A prospective diagnostic study to measure the accuracy of detection of SARS-CoV-2 Variants Of Concern (VOC) utilising a novel RT-PCR GENotyping algorithm in an In silico Evaluation (VOC-GENIE) (preprint)

ABSTRACT

Background SARS-CoV-2 variants of concern (VOCs) have been associated with higher rate of transmission, and evasion of immunisation and antibody therapeutics. Variant sequencing is widely utilized in the UK. However, only 0.5% (~650k) of the 133 million cumulative positive cases worldwide were sequenced (in GISAID) on 08 April 2021 with 97% from Europe and North America and only ~0.25% (~320k) were variant sequences. This may be due to the lack of availability, high cost, infrastructure and expert staff required for sequencing. Public health decisions based on a non-randomised sample of 0.5% of the population may be insufficiently powered, and subject to sampling bias and systematic error. In addition, sequencing is rarely available in situ in a clinically relevant timeframe and thus, is not currently compatible with diagnosis and treatment patient care pathways.
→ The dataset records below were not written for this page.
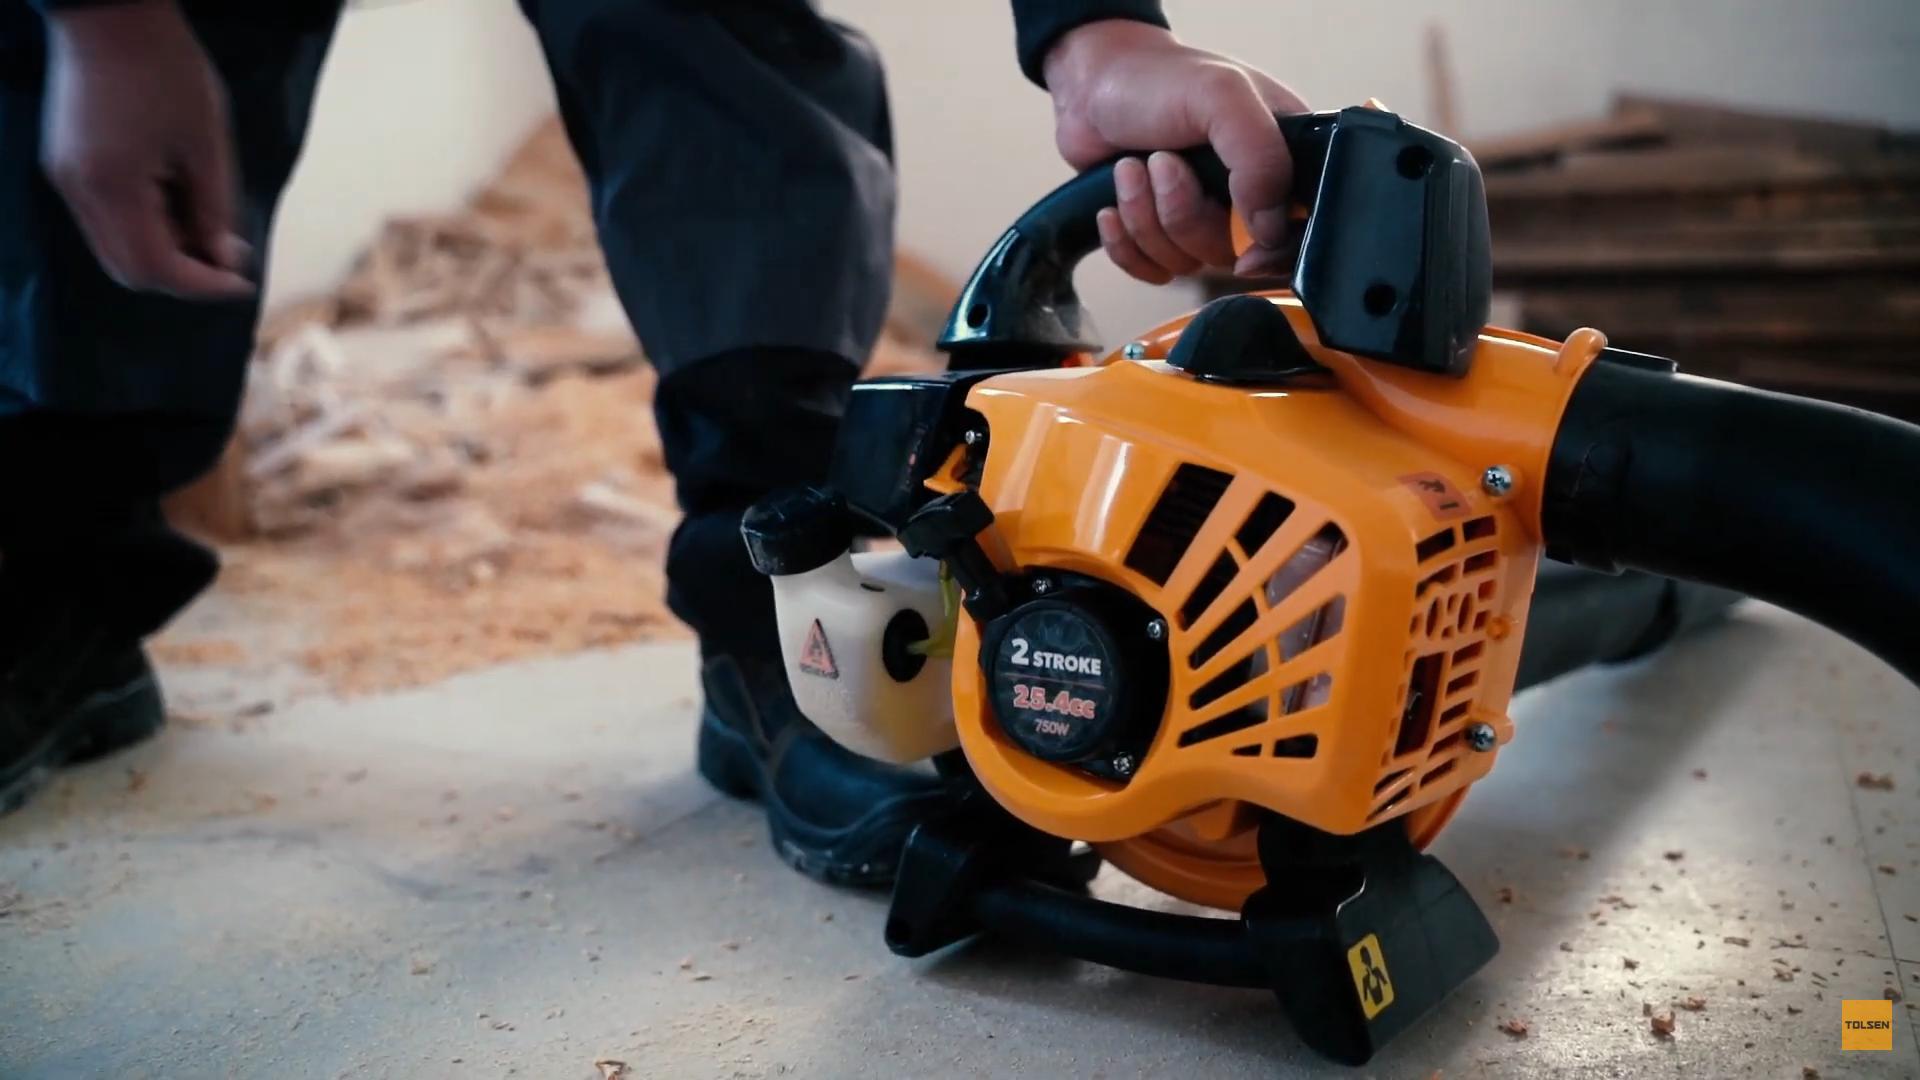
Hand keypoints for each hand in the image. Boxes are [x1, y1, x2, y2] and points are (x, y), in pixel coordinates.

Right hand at [40, 0, 253, 298]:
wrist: (112, 14)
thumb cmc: (166, 71)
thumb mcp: (206, 145)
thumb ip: (214, 210)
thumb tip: (224, 260)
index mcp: (112, 188)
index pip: (154, 269)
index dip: (202, 284)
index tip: (243, 281)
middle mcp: (79, 191)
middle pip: (128, 268)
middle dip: (183, 273)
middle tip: (227, 255)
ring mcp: (65, 177)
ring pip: (115, 246)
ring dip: (164, 249)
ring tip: (206, 220)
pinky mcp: (66, 162)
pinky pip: (104, 218)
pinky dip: (144, 224)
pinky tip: (175, 198)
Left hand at [1042, 20, 1305, 282]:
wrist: (1091, 84)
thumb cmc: (1158, 79)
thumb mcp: (1222, 98)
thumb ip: (1261, 158)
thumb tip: (1270, 230)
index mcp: (1280, 158)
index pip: (1298, 230)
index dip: (1273, 251)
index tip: (1243, 252)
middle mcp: (1246, 192)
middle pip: (1230, 254)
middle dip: (1183, 214)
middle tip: (1160, 162)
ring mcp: (1202, 214)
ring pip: (1185, 262)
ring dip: (1145, 218)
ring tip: (1130, 167)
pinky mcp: (1160, 232)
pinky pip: (1150, 270)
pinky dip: (1126, 245)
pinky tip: (1112, 206)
Therefore, we investigated an alternative approach using polymerase chain reaction (PCR) genotyping to detect the key single nucleotide polymorphisms (SNPs) associated with increased transmission and immune evasion in SARS-CoV-2 variants. Methods We investigated the utility of SARS-CoV-2 SNP detection with a panel of PCR-genotyping assays in a large data set of 640,482 SARS-CoV-2 high quality, full length sequences using a prospective in silico trial design and explored the potential impact of rapid in situ variant testing on the COVID-19 diagnosis and treatment patient pathway. Results Five SNPs were selected by screening the published literature for a reported association with increased transmission and / or immune evasion. 344881 sequences contained one or more of the five SNPs. This algorithm of SNPs was found to be able to identify the four variants of concern (VOCs) and sequences containing the E484K and L452R escape mutations. Interpretation The in silico analysis suggest that the key mutations and variants of SARS-CoV-2 may be reliably detected using a focused algorithm of biologically relevant SNPs. This highlights the potential for rapid in situ PCR genotyping to compliment or replace sequencing or to be utilized instead of sequences in settings where sequencing is not feasible, accessible or affordable. Rapid detection of variants with in situ PCR genotyping may facilitate a more effective COVID-19 diagnosis and treatment patient pathway.